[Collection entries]
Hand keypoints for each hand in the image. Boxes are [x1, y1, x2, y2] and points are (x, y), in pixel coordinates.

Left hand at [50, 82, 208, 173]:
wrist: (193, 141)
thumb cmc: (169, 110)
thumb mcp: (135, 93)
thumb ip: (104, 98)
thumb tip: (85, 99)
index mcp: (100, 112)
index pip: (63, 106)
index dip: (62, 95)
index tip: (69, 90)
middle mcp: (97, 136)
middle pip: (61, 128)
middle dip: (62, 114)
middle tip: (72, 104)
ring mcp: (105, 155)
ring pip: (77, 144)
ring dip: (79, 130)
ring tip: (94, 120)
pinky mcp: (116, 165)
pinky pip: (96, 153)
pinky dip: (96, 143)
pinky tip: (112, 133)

• Instructions to follow
Return the lines above precisely as they appear, beginning at the first line and ending at the line with "ring dip: (79, 130)", and nothing after it.

• Output below
Hand keypoints for each hand in the image. Boxes are [x1, y1, x2, y2] and points are (x, y), in pixel coordinates.

Left hand at [50, 82, 208, 173]:
wrist: (193, 141)
thumb cmc: (169, 110)
thumb mcp: (135, 93)
thumb ip: (104, 98)
thumb tip: (85, 99)
index mcp: (100, 112)
index pip: (63, 106)
index dip: (62, 95)
index tip: (69, 90)
middle mcp: (97, 136)
middle pip: (61, 128)
middle dip: (62, 114)
middle tip: (72, 104)
ring mcp: (105, 155)
ring pip: (77, 144)
ring dip: (79, 130)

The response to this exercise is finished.